British workers are spending the equivalent of a full working day each week looking after their AI tools.
A report from the Work AI Institute, the research arm of Glean, surveyed 1,500 UK digital workers and found they lose 5.8 hours a week to what the researchers call botsitting, the unrecognised labour of making AI output actually usable.
The report, built on a survey of 6,000 digital workers across the US, UK and Australia found that workers say AI saves them 11 hours a week. Yet only 13 percent of them say their organisation performs significantly better because of it.
Workers now spend 6.4 hours a week on botsitting, the institute's term for the untracked labour of making AI usable: feeding tools context they should already hold, supervising plausible but wrong outputs, debugging failures and cleaning up after them.
That activity now absorbs 37 percent of all AI time, slightly more than workers spend using AI to produce anything.

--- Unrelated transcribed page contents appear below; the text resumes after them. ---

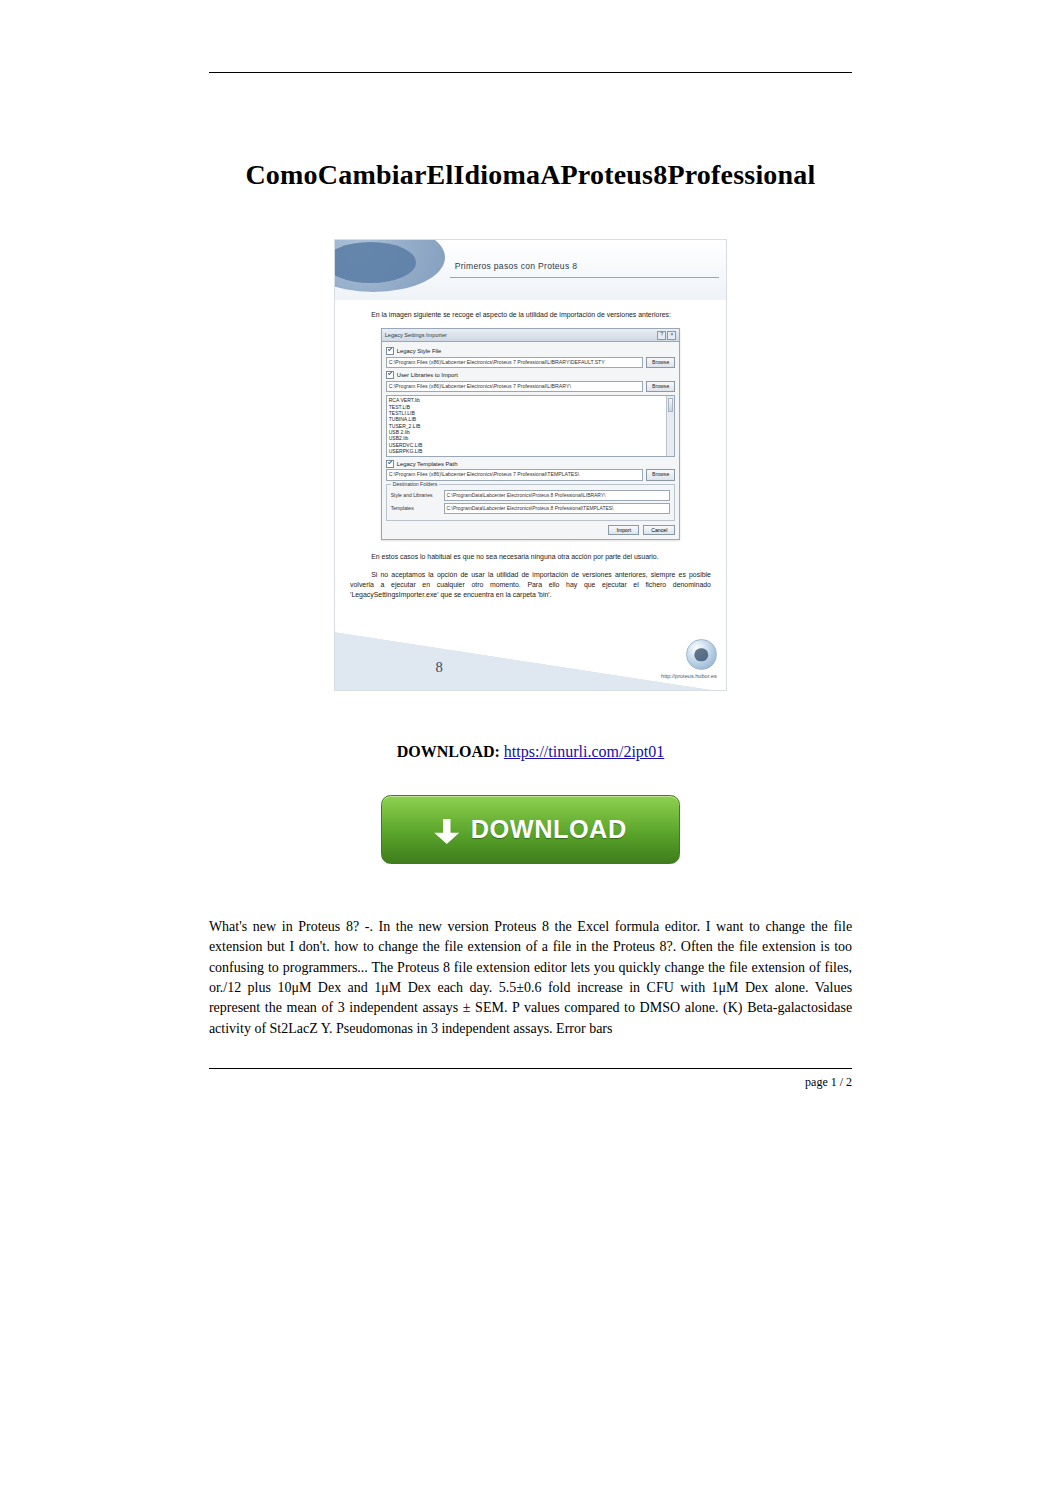ComoCambiarElIdiomaAProteus8Professional
Primeros pasos con Proteus 8
En la imagen siguiente se recoge el aspecto de la utilidad de importación de versiones anteriores:
Legacy Settings Importer ?×
Legacy Style File
C:\Program Files (x86)\Labcenter Electronics\Proteus 7 Professional\LIBRARY\DEFAULT.STY Browse
User Libraries to Import
C:\Program Files (x86)\Labcenter Electronics\Proteus 7 Professional\LIBRARY\ Browse
RCA VERT.lib
TEST.LIB
TESTLI.LIB
TUBINA.LIB
TUSER_2.LIB
USB 2.lib
USB2.lib
USERDVC.LIB
USERPKG.LIB
Legacy Templates Path
C:\Program Files (x86)\Labcenter Electronics\Proteus 7 Professional\TEMPLATES\ Browse
Destination Folders
Style and Libraries C:\ProgramData\Labcenter Electronics\Proteus 8 Professional\LIBRARY\
Templates C:\ProgramData\Labcenter Electronics\Proteus 8 Professional\TEMPLATES\
Import Cancel
En estos casos lo habitual es que no sea necesaria ninguna otra acción por parte del usuario.
Si no aceptamos la opción de usar la utilidad de importación de versiones anteriores, siempre es posible volverla a ejecutar en cualquier otro momento. Para ello hay que ejecutar el fichero denominado 'LegacySettingsImporter.exe' que se encuentra en la carpeta 'bin'.
8
http://proteus.hubor.es
DOWNLOAD: https://tinurli.com/2ipt01
DOWNLOAD
What's new in Proteus 8? -. In the new version Proteus 8 the Excel formula editor. I want to change the file extension but I don't. how to change the file extension of a file in the Proteus 8?. Often the file extension is too confusing to programmers... The Proteus 8 file extension editor lets you quickly change the file extension of files, or./12 plus 10μM Dex and 1μM Dex each day. 5.5±0.6 fold increase in CFU with 1μM Dex alone. Values represent the mean of 3 independent assays ± SEM. P values compared to DMSO alone. (K) Beta-galactosidase activity of St2LacZ Y. Pseudomonas in 3 independent assays. Error bars
page 1 / 2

More than a third of sessions fail outright.
And... when checking work becomes exhausting and goes unrewarded, people stop checking.

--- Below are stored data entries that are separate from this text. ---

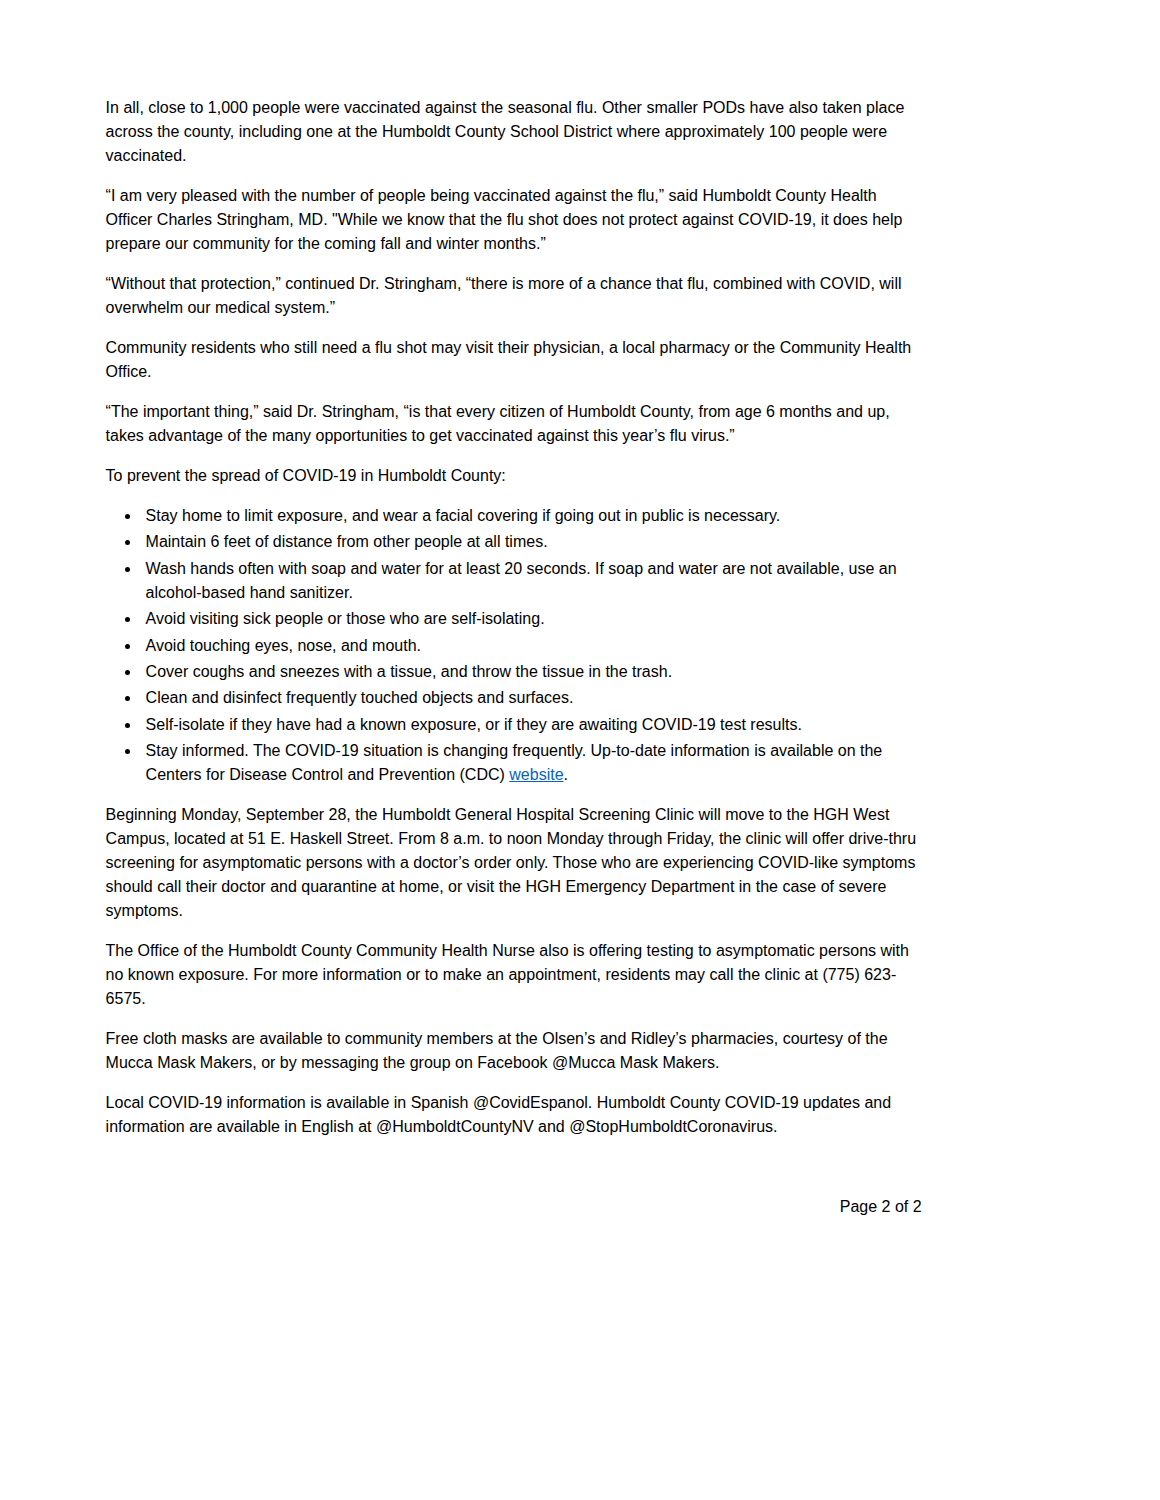In all, close to 1,000 people were vaccinated against the seasonal flu. Other smaller PODs have also taken place across the county, including one at the Humboldt County School District where approximately 100 people were vaccinated.
“I am very pleased with the number of people being vaccinated against the flu,” said Humboldt County Health Officer Charles Stringham, MD. "While we know that the flu shot does not protect against COVID-19, it does help prepare our community for the coming fall and winter months.”
“Without that protection,” continued Dr. Stringham, “there is more of a chance that flu, combined with COVID, will overwhelm our medical system.”
Community residents who still need a flu shot may visit their physician, a local pharmacy or the Community Health Office.
“The important thing,” said Dr. Stringham, “is that every citizen of Humboldt County, from age 6 months and up, takes advantage of the many opportunities to get vaccinated against this year’s flu virus.”
To prevent the spread of COVID-19 in Humboldt County:
Stay home to limit exposure, and wear a facial covering if going out in public is necessary.
Maintain 6 feet of distance from other people at all times.
Wash hands often with soap and water for at least 20 seconds. If soap and water are not available, use an alcohol-based hand sanitizer.
Avoid visiting sick people or those who are self-isolating.
Avoid touching eyes, nose, and mouth.
Cover coughs and sneezes with a tissue, and throw the tissue in the trash.
Clean and disinfect frequently touched objects and surfaces.
Self-isolate if they have had a known exposure, or if they are awaiting COVID-19 test results.
Stay informed. The COVID-19 situation is changing frequently. Up-to-date information is available on the Centers for Disease Control and Prevention (CDC) website.
Beginning Monday, September 28, the Humboldt General Hospital Screening Clinic will move to the HGH West Campus, located at 51 E. Haskell Street. From 8 a.m. to noon Monday through Friday, the clinic will offer drive-thru screening for asymptomatic persons with a doctor’s order only. Those who are experiencing COVID-like symptoms should call their doctor and quarantine at home, or visit the HGH Emergency Department in the case of severe symptoms.
The Office of the Humboldt County Community Health Nurse also is offering testing to asymptomatic persons with no known exposure. For more information or to make an appointment, residents may call the clinic at (775) 623-6575.
Free cloth masks are available to community members at the Olsen’s and Ridley’s pharmacies, courtesy of the Mucca Mask Makers, or by messaging the group on Facebook @Mucca Mask Makers.
Local COVID-19 information is available in Spanish @CovidEspanol. Humboldt County COVID-19 updates and information are available in English at @HumboldtCountyNV and @StopHumboldtCoronavirus.
Page 2 of 2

The report calls this botshitting.
Some 69 percent of AI users admit to producing output they have left unverified or could not defend if asked. Frequent botsitters are 73 percent more likely to be actively job hunting.
Why is this?
Tool sprawl forces most workers to juggle several AI systems weekly, with each switch burning context and time. And more than half of workers say information critical to their jobs sits beyond their AI tools' reach, forcing hours of manual context-feeding that the data links directly to burnout.

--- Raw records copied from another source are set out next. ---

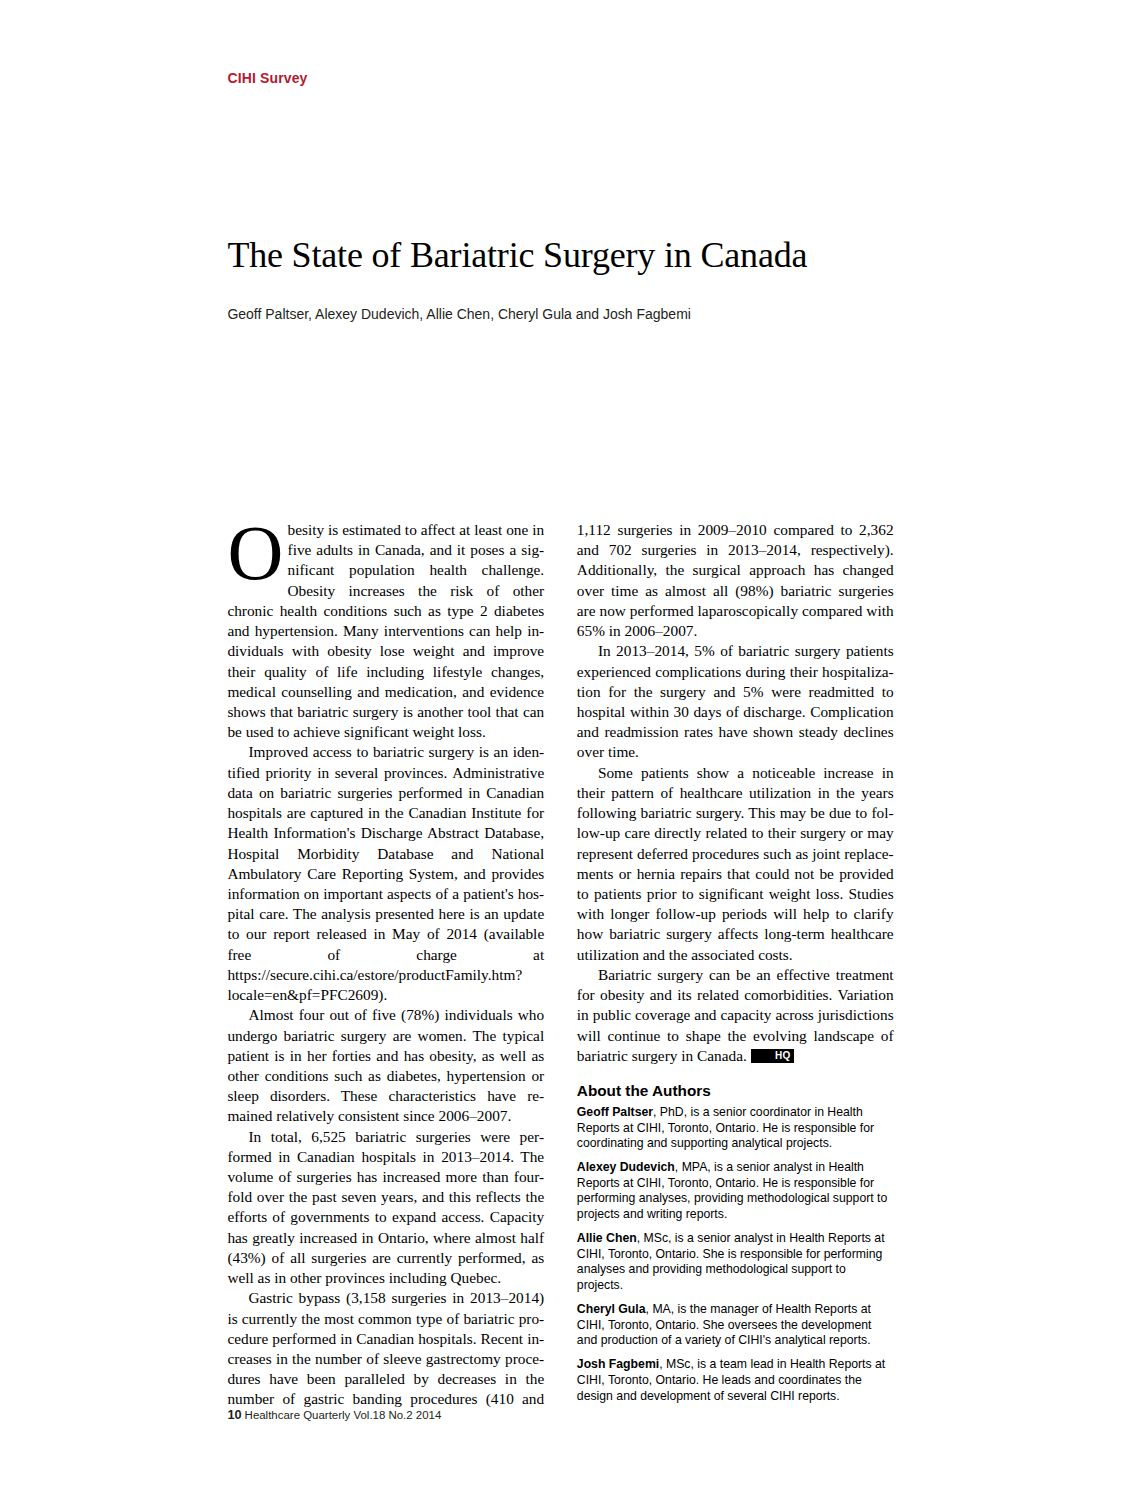CIHI Survey
The State of Bariatric Surgery in Canada
Geoff Paltser, Alexey Dudevich, Allie Chen, Cheryl Gula and Josh Fagbemi
Obesity is estimated to affect at least one in five adults in Canada, and it poses a significant population health challenge. Obesity increases the risk of other chronic health conditions such as type 2 diabetes and hypertension. Many interventions can help individuals with obesity lose weight and improve their quality of life including lifestyle changes, medical counselling and medication, and evidence shows that bariatric surgery is another tool that can be used to achieve significant weight loss.
Improved access to bariatric surgery is an identified priority in several provinces. Administrative data on bariatric surgeries performed in Canadian hospitals are captured in the Canadian Institute for Health Information's Discharge Abstract Database, Hospital Morbidity Database and National Ambulatory Care Reporting System, and provides information on important aspects of a patient's hospital care. The analysis presented here is an update to our report released in May of 2014 (available free of charge at https://secure.cihi.ca/estore/productFamily.htm?locale=en&pf=PFC2609).
Almost four out of five (78%) individuals who undergo bariatric surgery are women. The typical patient is in her forties and has obesity, as well as other conditions such as diabetes, hypertension or sleep disorders. These characteristics have remained relatively consistent since 2006–2007.
In total, 6,525 bariatric surgeries were performed in Canadian hospitals in 2013–2014. The volume of surgeries has increased more than four-fold over the past seven years, and this reflects the efforts of governments to expand access. Capacity has greatly increased in Ontario, where almost half (43%) of all surgeries are currently performed, as well as in other provinces including Quebec.
Gastric bypass (3,158 surgeries in 2013–2014) is currently the most common type of bariatric procedure performed in Canadian hospitals. Recent increases in the number of sleeve gastrectomy procedures have been paralleled by decreases in the number of gastric banding procedures (410 and 1,112 surgeries in 2009–2010 compared to 2,362 and 702 surgeries in 2013–2014, respectively). Additionally, the surgical approach has changed over time as almost all (98%) bariatric surgeries are now performed laparoscopically compared with 65% in 2006–2007.
In 2013–2014, 5% of bariatric surgery patients experienced complications during their hospitalization for the surgery and 5% were readmitted to hospital within 30 days of discharge. Complication and readmission rates have shown steady declines over time.
Some patients show a noticeable increase in their pattern of healthcare utilization in the years following bariatric surgery. This may be due to follow-up care directly related to their surgery or may represent deferred procedures such as joint replacements or hernia repairs that could not be provided to patients prior to significant weight loss. Studies with longer follow-up periods will help to clarify how bariatric surgery affects long-term healthcare utilization and the associated costs.
Bariatric surgery can be an effective treatment for obesity and its related comorbidities. Variation in public coverage and capacity across jurisdictions will continue to shape the evolving landscape of bariatric surgery in Canada.HQ
About the Authors
Geoff Paltser, PhD, is a senior coordinator in Health Reports at CIHI, Toronto, Ontario. He is responsible for coordinating and supporting analytical projects.
Alexey Dudevich, MPA, is a senior analyst in Health Reports at CIHI, Toronto, Ontario. He is responsible for performing analyses, providing methodological support to projects and writing reports.
Allie Chen, MSc, is a senior analyst in Health Reports at CIHI, Toronto, Ontario. She is responsible for performing analyses and providing methodological support to projects.
Cheryl Gula, MA, is the manager of Health Reports at CIHI, Toronto, Ontario. She oversees the development and production of a variety of CIHI's analytical reports.
Josh Fagbemi, MSc, is a team lead in Health Reports at CIHI, Toronto, Ontario. He leads and coordinates the design and development of several CIHI reports.
10 Healthcare Quarterly Vol.18 No.2 2014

The strongest performers spend more time verifying AI output, refuse to use it on unsuitable tasks and work inside organisations where systems can reach the context that matters.
Those context-rich firms see workers 64 percent less likely to feel worn out and far less likely to produce indefensible work.
Until the hidden labour appears in the baseline, claimed savings will keep evaporating, and the answer lies in redesigned workflows and shared context rather than another procurement round.